Saved data entries
=-=-=-=-=

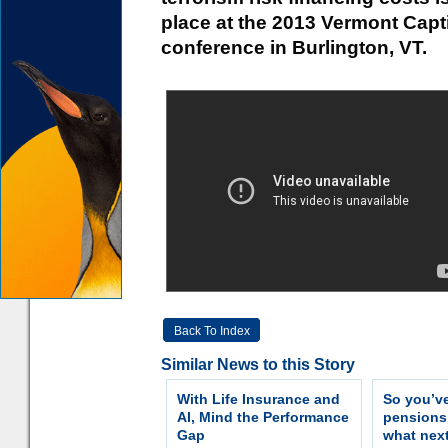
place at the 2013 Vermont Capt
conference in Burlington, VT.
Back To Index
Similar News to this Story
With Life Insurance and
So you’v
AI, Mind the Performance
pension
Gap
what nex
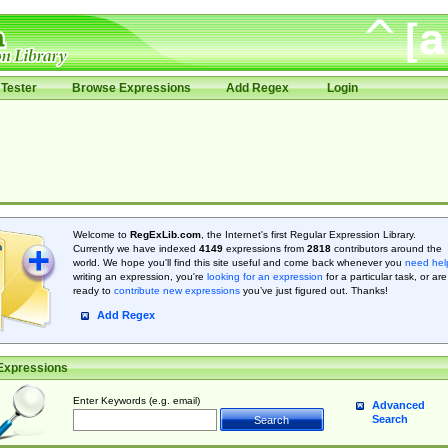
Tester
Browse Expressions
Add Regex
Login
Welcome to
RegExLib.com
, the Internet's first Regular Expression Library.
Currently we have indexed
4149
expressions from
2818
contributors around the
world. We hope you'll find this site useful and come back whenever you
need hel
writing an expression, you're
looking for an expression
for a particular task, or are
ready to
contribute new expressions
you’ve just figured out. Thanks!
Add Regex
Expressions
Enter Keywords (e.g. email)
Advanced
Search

=-=-=-=-=

> **What you will do**: Return each line of the data above that contains the word "this".

> **Exercise solution**:
Similar News to this Story
world. We hope you'll find this site useful and come back whenever you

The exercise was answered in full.